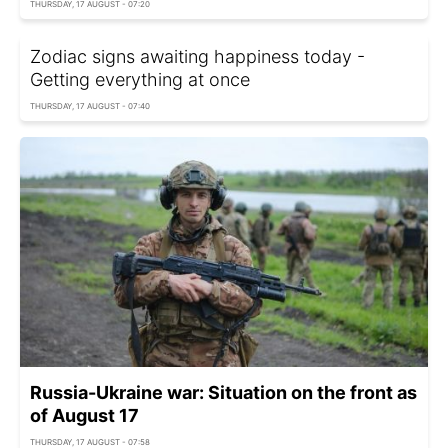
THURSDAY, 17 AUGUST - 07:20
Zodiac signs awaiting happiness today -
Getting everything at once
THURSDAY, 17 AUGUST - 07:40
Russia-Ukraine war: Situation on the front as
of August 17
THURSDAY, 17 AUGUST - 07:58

────────

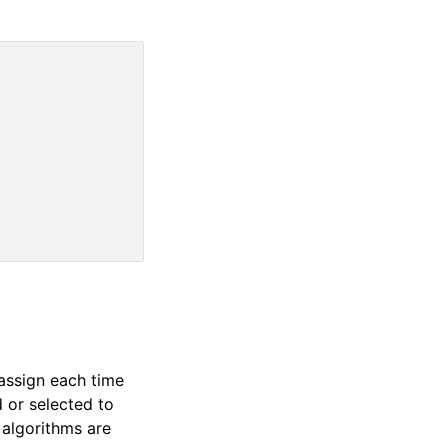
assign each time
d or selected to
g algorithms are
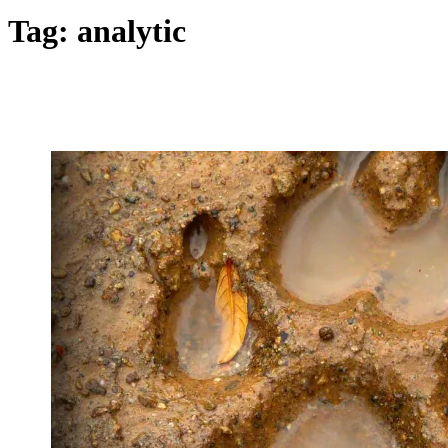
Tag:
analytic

────────

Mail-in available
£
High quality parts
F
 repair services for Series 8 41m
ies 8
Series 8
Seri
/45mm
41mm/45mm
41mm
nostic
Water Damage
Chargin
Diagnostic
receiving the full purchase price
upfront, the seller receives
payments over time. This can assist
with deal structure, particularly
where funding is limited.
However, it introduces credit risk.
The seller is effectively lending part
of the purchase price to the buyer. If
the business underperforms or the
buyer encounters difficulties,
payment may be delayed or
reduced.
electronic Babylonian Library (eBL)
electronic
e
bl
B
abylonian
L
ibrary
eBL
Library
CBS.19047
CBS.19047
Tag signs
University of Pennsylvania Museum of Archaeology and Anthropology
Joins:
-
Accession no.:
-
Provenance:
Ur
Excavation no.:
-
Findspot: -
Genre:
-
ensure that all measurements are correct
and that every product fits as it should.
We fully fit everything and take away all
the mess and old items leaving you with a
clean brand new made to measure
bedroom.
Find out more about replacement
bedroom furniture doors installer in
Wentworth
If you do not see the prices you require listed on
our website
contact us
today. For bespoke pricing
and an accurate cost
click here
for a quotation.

────────

**AIM OF THE EXERCISE**
Show all lines of the material in which the word "seller" can be found.

**REPLY TO THE TASK**
upfront, the seller receives
The seller is effectively lending part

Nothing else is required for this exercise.